COURIC: You’re quoted in–in the recent issue of Time magazine as saying this whole idea of three strikes and you’re out is wacko. I understand you’ve had a change of heart. Why?

Sen. BIDEN: No, I haven’t had no change of heart. The context of that question that was asked is, `Did I like some of the provisions that were passed?’ There were two provisions passed in the crime bill that said if there were non-violent crimes, in three strikes you’d be out. In the–the–what I support is a three strikes and you’re out, if in fact, they’re very violent crimes–arson, rape, murder, manslaughter. Three strikes in those areas, and you should be out. Six percent of the most violent felons in America commit the vast majority of the crimes in America, and we should put those people away for life.

COURIC: Do you think in some cases too wide a net is being cast…

Sen. BIDEN: Absolutely.

COURIC: …and too many crimes are being included?

Sen. BIDEN: Absolutely, positively.

There’s a–there–there’s a referendum that’s being sought on the California ballot by a gentleman named Mr. Reynolds. Now, he has a three strikes and you’re out provision, which makes sense. It’s very narrowly drawn, it says that–if defines what violent crimes are, it says it’s violent crimes against persons, they’re all crimes that carry heavy sentences with them.
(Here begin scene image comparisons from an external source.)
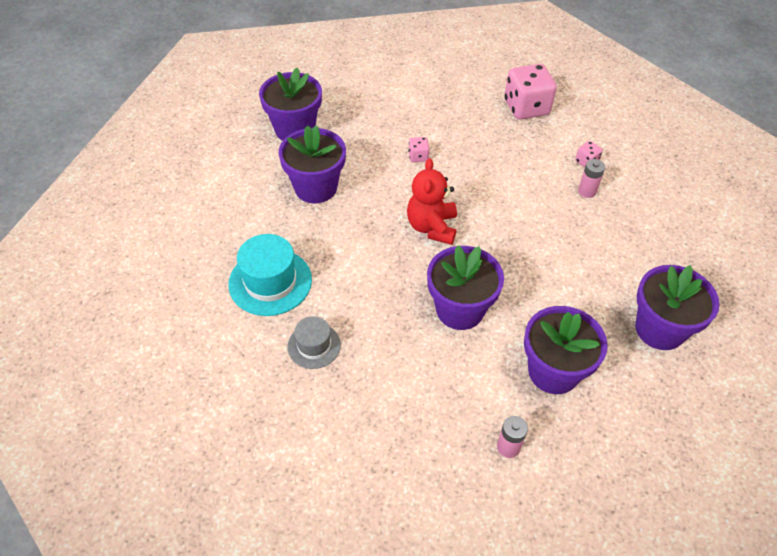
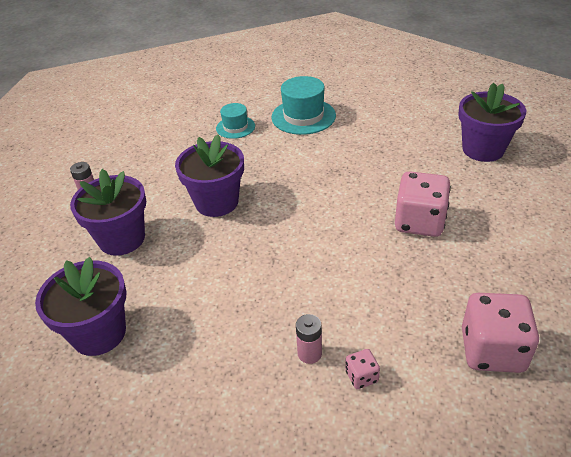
camera: 115 degrees right, 10 degrees down
purple flower pot [278,125,346,203] -> none
grey hat [287,316,341,369] -> turquoise hat [216,103,255,139]
red teddy bear [407,158,457,245] -> none
pink dice [408,137,429,162] -> pink dice [395,171,451,237], size x2.21

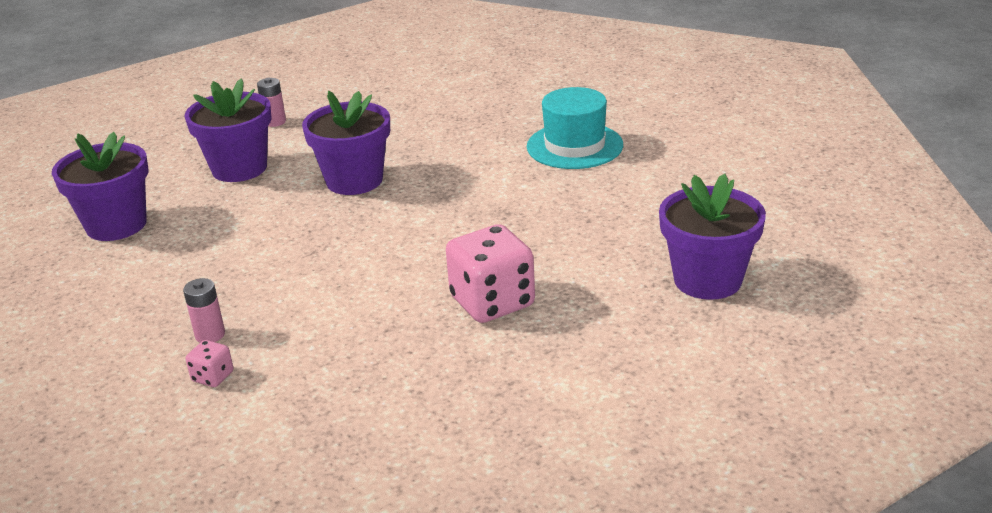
camera: 45 degrees right, 10 degrees down
turquoise hat [216,103,255,139] -> none
pink dice [462,293,539,373] -> none

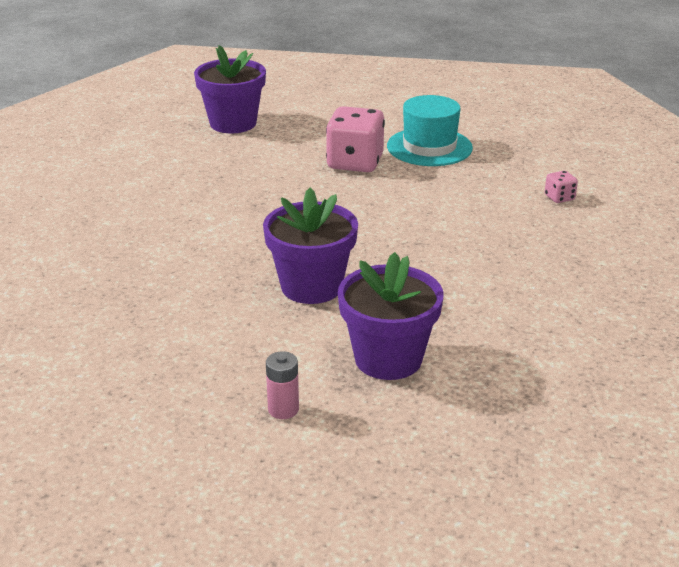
camera: 140 degrees left, 0 degrees up
purple flower pot [52,132,148,241] -> none
pink battery [183,278,225,342] -> none
turquoise hat [527,87,623,169] -> turquoise hat moved to [387,95,473,166]

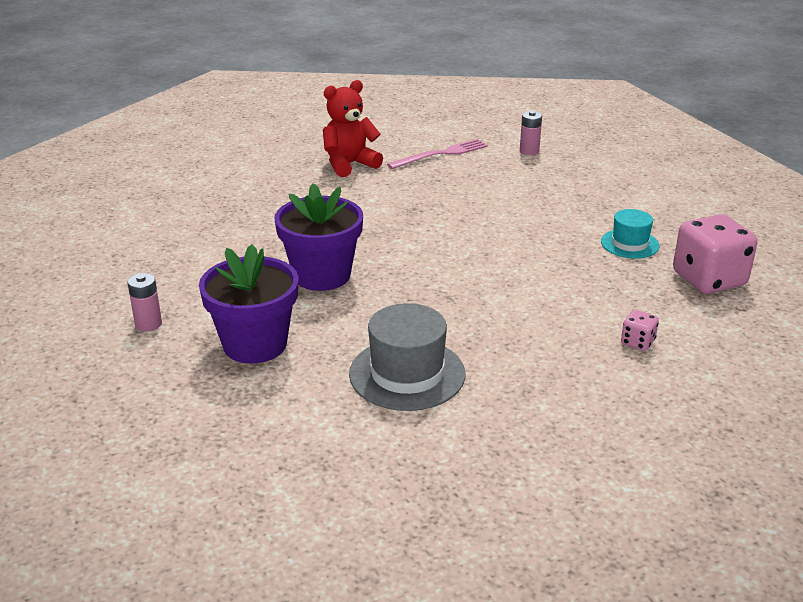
camera: 55 degrees right, 0 degrees up
purple flower pot [194,45,266,133] -> pink battery [520,111,542,155]
pink dice [326,106,385,172] -> pink dice moved to [673,214,757,294]
turquoise hat [387,95,473,166] -> turquoise hat [601,209,659,258], size x0.60
none -> red teddy bear [323,80,383,177]
none -> grey hat [349,303,466,411]
none -> pink fork [387,139,488,169]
But what you don’t want to do is have three strikes and you’re out when a 17-year-old kid snatches a purse, and pushes someone down, and then steals a car and the next thing gets in a barroom brawl and ends up in, you know, in an assault and battery. There’s three strikes, you shouldn’t be out for that. So, what we should focus on are three strikes, meaning serious felonies against a person that are violent. We should take those predators off the street. But the truth of the thing–the matter, Katie, is, if we do that federally, even if we pass the laws that are in the crime bill, like the Lott Amendment, which I supported, under the federal sentencing commission guidelines, we asked them, `How many people would that put in jail for life under the federal system?’ And the answer was 290, only 290. And there’s over 5-1/2 million felonies committed a year.

This is an important point because, depending on the year or the state, around half or a majority of felons are in prison for violent crimes.